Records shown START

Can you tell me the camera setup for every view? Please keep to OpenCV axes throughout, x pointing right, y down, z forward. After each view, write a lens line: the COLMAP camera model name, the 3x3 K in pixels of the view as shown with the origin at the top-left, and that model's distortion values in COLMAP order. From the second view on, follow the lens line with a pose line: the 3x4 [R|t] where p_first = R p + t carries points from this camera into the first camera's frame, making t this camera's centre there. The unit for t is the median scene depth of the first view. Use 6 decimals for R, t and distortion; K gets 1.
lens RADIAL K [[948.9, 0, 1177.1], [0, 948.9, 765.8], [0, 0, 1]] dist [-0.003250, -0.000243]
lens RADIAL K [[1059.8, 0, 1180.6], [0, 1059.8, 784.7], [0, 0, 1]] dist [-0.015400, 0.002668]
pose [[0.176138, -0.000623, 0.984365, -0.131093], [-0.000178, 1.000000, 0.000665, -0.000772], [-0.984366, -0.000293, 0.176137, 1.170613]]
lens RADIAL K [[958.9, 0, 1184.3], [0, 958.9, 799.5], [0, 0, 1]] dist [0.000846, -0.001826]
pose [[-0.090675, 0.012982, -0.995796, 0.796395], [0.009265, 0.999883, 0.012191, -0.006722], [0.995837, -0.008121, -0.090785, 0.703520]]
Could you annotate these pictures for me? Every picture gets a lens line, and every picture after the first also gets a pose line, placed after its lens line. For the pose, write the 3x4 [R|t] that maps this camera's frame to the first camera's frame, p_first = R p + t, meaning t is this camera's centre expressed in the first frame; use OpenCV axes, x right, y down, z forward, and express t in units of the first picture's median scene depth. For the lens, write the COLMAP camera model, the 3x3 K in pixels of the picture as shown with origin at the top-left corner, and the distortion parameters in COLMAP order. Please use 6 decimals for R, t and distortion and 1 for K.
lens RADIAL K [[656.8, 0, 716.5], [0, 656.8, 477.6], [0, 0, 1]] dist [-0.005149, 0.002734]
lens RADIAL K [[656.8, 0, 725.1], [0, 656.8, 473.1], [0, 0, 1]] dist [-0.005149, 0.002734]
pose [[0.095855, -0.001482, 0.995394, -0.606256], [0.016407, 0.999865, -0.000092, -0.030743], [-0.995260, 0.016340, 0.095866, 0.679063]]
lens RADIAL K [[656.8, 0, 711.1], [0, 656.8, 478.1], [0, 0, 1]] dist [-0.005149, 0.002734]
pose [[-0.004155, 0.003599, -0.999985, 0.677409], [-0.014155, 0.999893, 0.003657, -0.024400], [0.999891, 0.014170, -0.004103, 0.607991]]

Records shown END

_Your instructions_.
Transcribe each of the records verbatim.

_Result of this task_.
Can you tell me the camera setup for every view? Please keep to OpenCV axes throughout, x pointing right, y down, z forward. After each view, write a lens line: the COLMAP camera model name, the 3x3 K in pixels of the view as shown with the origin at the top-left, and that model's distortion values in COLMAP order. From the second view on, follow the lens line with a pose line: the 3x4 [R|t] where p_first = R p + t carries points from this camera into the first camera's frame, making t this camera's centre there. The unit for t is the median scene depth of the first view. Use 6 decimals for R, t and distortion; K gets 1.
lens RADIAL K [[948.9, 0, 1177.1], [0, 948.9, 765.8], [0, 0, 1]] dist [-0.003250, -0.000243]
lens RADIAL K [[1059.8, 0, 1180.6], [0, 1059.8, 784.7], [0, 0, 1]] dist [-0.015400, 0.002668]
pose [[0.176138, -0.000623, 0.984365, -0.131093], [-0.000178, 1.000000, 0.000665, -0.000772], [-0.984366, -0.000293, 0.176137, 1.170613]]
lens RADIAL K [[958.9, 0, 1184.3], [0, 958.9, 799.5], [0, 0, 1]] dist [0.000846, -0.001826]
pose [[-0.090675, 0.012982, -0.995796, 0.796395], [0.009265, 0.999883, 0.012191, -0.006722], [0.995837, -0.008121, -0.090785, 0.703520]]
Could you annotate these pictures for me? Every picture gets a lens line, and every picture after the first also gets a pose line, placed after its lens line. For the pose, write the 3x4 [R|t] that maps this camera's frame to the first camera's frame, p_first = R p + t, meaning t is this camera's centre expressed in the first frame; use OpenCV axes, x right, y down, z forward, and express t in units of the first picture's median scene depth. For the lens, write the COLMAP camera model, the 3x3 K in pixels of the picture as shown with origin at the top-left corner, and the distortion parameters in COLMAP order. Please use 6 decimals for R, t and distortion and 1 for K.
lens RADIAL K [[656.8, 0, 716.5], [0, 656.8, 477.6], [0, 0, 1]] dist [-0.005149, 0.002734]
lens RADIAL K [[656.8, 0, 725.1], [0, 656.8, 473.1], [0, 0, 1]] dist [-0.005149, 0.002734]
pose [[0.095855, -0.001482, 0.995394, -0.606256], [0.016407, 0.999865, -0.000092, -0.030743], [-0.995260, 0.016340, 0.095866, 0.679063]]
lens RADIAL K [[656.8, 0, 711.1], [0, 656.8, 478.1], [0, 0, 1]] dist [-0.005149, 0.002734]
pose [[-0.004155, 0.003599, -0.999985, 0.677409], [-0.014155, 0.999893, 0.003657, -0.024400], [0.999891, 0.014170, -0.004103, 0.607991]]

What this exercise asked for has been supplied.